While the temptation fable is a common motif, the root here may come from the Welsh tale of Pwyll Pendefig Dyfed from the Mabinogi. Pwyll, though transfigurated into Arawn, abstains from relations with Arawn's wife, similar to Gawain and the Lady Bertilak.
This potential melding like many of the later Arthurian tales like shares little with the likely historical candidates for Gawain, Gerguan (Gwalchmai) ap Letan of the Gododdin, or possibly Gwrfan ap Llew, a possibly apocryphal grandson of Cynfarch Oer. It is likely Letan of Gododdin’s pedigree was at some point attached to Cynfarch’s possibly even done to try and reconcile the genealogies with later ahistorical legends of Arthur.
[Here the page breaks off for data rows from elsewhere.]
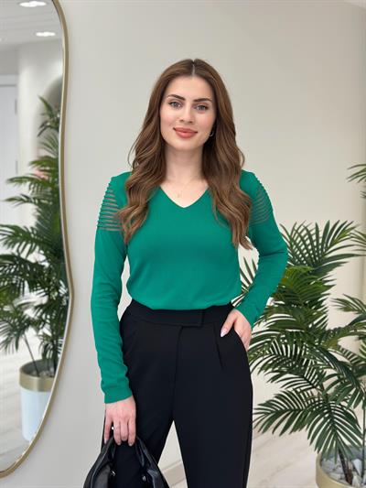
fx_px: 676
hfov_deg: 30.3
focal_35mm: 48
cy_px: 244
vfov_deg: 39.6
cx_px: 183
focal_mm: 6.86
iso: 80
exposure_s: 1/203
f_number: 1.78
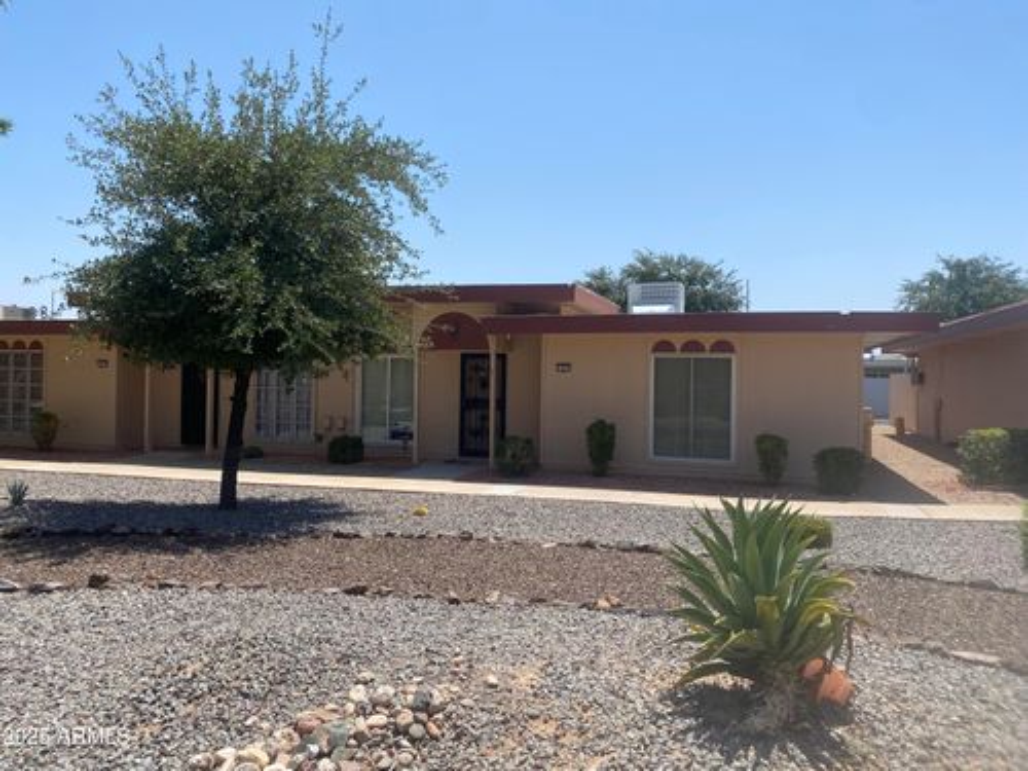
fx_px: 772
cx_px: 514
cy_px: 386
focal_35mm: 26
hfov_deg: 67.3
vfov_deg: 53.1
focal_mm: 4.25
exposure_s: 1/2890
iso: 32
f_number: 1.8
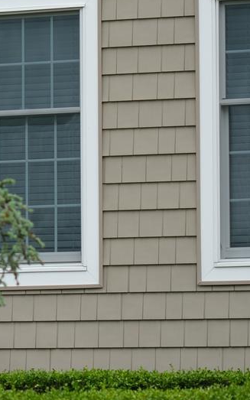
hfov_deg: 3.9
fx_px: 3651
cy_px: 97
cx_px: -212
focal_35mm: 335
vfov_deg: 6.3
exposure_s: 1/2400
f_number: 1.2
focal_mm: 56
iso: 125
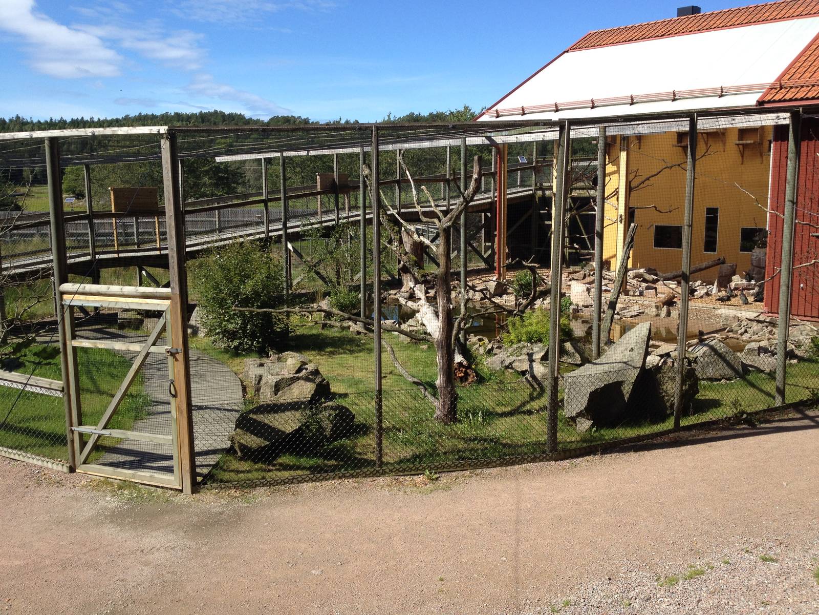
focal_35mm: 35
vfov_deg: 40.7
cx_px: 410
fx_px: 828
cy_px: 308
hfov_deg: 52.6
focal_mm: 4.28
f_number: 2.4
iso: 50
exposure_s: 1/1151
Gerguan ap Letan and his brother Medraut, both stand as potential inspirations for Gawain and Mordred. Gerguan first filtered in the guise of Gwrfan Arfwyn, an early warrior of Arthur’s seen in Culhwch and Olwen. Gerguan likely stood opposed to the Northern Arthur, Arthwys ap Mar, late in his reign in the Hen Ogledd. This is in fact depicted in the Modena Archivolt, a pre-Galfridian carving depicting the abduction of Guinevere, with Gawain fighting against Caradoc Vreichfras who is fighting on Arthur’s side. It’s very likely that Gerguan even was part of the force that met Arthwys at Camboglanna, leading to Arthwys’ death and the famed entry in the Annales Cambriae.
537 The strife of Camlann, in which Arthur and Medraut fell, and there was great mortality in Britain and Ireland.
Like many of the figures that feature in these tales there isn’t much of a trail to follow to figure out why Gawain was the figure featured here, but we can surmise a few things. There are small sprinkles and hints that Gawain may have been at once associated as a ‘Grail knight’ figure, and he even attains the Grail in the middle-German work Diu Crône. This would hint at a lingering popularity, even as others such as Peredur, Lancelot, and Galahad began to take the limelight. There doesn’t seem to be an earlier association with Gawain and the Beheading Game to suggest it was an earlier tradition, but that wouldn’t stop the Gawain Poet from creating what I believe is a synthesis of multiple traditions, with his favorite Arthurian figure (who also happens to have a name that is alliterative with Green) taking the lead role.